I wonder how much different things would have been IF a compression test was actually done much earlier in the trouble shooting process.

For many auto parts stores the cost to rent a compression tester is ZERO.

The numbers you are quoting don't make sense for a car of this age. A new motor for a more than 10 year old daily driver not likely cost effective.

My current ride (2000 Mustang GT) came from a guy in a similar situation as yourself. Tried to fix it himself. Ran into problems and gave up. I bought the car and put a low mileage salvage yard motor from an 2003 Grand Marquis. Paid $830 for the motor. That was 7 years and 90k miles ago.

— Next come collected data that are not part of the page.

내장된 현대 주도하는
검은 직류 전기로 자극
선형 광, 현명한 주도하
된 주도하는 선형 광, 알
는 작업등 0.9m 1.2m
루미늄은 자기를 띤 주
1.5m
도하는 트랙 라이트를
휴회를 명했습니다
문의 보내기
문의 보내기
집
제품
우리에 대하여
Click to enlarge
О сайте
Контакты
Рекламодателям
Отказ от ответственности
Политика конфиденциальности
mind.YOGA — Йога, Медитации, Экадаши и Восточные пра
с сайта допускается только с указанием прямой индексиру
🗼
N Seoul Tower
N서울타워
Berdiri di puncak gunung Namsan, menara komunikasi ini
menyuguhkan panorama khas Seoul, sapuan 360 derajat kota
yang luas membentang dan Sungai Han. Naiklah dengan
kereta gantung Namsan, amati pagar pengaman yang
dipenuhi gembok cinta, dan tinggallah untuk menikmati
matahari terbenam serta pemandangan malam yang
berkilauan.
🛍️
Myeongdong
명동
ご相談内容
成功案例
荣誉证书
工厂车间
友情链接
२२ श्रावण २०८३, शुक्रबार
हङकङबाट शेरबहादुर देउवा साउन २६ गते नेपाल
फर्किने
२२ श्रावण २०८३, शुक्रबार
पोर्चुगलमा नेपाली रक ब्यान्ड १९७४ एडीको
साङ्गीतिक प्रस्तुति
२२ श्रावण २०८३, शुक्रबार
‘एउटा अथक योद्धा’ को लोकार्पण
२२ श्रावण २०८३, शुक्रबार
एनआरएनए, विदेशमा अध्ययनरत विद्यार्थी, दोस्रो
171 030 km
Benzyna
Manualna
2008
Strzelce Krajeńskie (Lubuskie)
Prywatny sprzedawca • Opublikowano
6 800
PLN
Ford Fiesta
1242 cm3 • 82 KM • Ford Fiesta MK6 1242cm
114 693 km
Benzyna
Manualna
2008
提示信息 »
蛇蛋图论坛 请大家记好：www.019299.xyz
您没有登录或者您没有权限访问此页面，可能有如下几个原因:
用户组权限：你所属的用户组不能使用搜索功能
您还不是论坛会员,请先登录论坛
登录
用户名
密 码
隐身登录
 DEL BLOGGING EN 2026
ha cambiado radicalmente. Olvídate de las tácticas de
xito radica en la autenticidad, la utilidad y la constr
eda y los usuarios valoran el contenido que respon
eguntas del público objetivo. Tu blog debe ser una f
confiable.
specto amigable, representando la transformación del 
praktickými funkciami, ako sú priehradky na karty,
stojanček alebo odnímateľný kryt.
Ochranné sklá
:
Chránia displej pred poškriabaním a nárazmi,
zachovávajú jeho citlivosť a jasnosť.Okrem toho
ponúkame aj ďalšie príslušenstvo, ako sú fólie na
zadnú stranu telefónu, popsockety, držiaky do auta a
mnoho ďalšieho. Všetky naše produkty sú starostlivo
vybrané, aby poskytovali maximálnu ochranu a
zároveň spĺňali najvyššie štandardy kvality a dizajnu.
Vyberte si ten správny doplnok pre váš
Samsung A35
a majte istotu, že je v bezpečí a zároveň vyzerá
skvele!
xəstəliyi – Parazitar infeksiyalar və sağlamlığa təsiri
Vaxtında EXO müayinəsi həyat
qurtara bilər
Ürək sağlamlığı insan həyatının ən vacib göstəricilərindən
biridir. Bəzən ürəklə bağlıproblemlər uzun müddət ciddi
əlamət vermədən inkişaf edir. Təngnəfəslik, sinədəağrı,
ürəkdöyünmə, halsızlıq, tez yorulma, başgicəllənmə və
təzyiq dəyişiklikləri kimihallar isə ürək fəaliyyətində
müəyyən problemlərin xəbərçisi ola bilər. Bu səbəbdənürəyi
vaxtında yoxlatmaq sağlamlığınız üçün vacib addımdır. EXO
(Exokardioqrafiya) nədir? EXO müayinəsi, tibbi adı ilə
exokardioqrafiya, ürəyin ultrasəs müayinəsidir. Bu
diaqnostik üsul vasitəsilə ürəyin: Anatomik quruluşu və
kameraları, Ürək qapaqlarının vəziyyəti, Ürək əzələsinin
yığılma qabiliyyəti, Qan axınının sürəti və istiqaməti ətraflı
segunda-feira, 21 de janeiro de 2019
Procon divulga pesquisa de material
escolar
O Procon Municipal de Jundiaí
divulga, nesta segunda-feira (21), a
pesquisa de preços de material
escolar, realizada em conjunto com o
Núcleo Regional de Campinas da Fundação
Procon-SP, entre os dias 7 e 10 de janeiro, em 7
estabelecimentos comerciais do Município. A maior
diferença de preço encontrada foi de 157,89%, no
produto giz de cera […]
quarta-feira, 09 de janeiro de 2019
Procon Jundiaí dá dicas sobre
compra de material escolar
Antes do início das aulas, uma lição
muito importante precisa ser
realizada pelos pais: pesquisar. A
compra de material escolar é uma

To bad you don't live in the Houston area. I wouldn't mind looking for a new "project".
It dont matter if a compress test was done or not the guides was broke on the engine and needed to be replaced. Even if the test was done before hand and needed heads there 1499.00 from patriot heads. Then if i need new cams thats 599.00 ? Then 399.00 timing set then labor to pull motor reinstall motor? Fixing motor etc so the heads end up being the problem thats the last thing and most expensive fix
 
I think the point is, if you ever actually got the compression/leakdown test done, it would have given you a lot more information and you could have saved a ton of money in the long run. At this point, I would just get a junkyard motor and have that swapped in. It will be a very cost effective solution.
 
Ok well I replace the timing chains and passenger side had jumped a tooth. It did not fix the problem car lot bought used motor and installed it in the car in the process they bust fuse block broke cowl and bust brake switch, I had mentioned a year ago the sound remind me of valves being bent or not closing. Everyone said i would have a light on. Well this not true if its the passenger head, so i got to keep my old motor and i will rebuild it. So if i would have went with my gut the first time and pull the passanger head i would have found the problem. So all these so called new mechanics dont know there :poo:, i have took the car to multiple shops and no one knew what it was i mention the valves oh it cant be the valves you dont know what you are talking about, well i have bulit many cars and trucks had a couple of shops went to school for aircraft mechanic, i just dont have a place to work, i been turning wrenches before most these mechanics was :poo: in yellow. So if i run across another one i will know exactly what it is. Maybe this post will help some one else
 
I for one did not say it couldn't be a problem with the base motor. Which is why my recommendation was a compression test and/or a leak down test which would have shown a valve problem. It would have shown the problem without having to pull the head to find out.

IMO, on an interference motor IF it's confirmed that the timing chain has indeed slipped a tooth it should be ASSUMED the motor has valve damage until it's proven otherwise.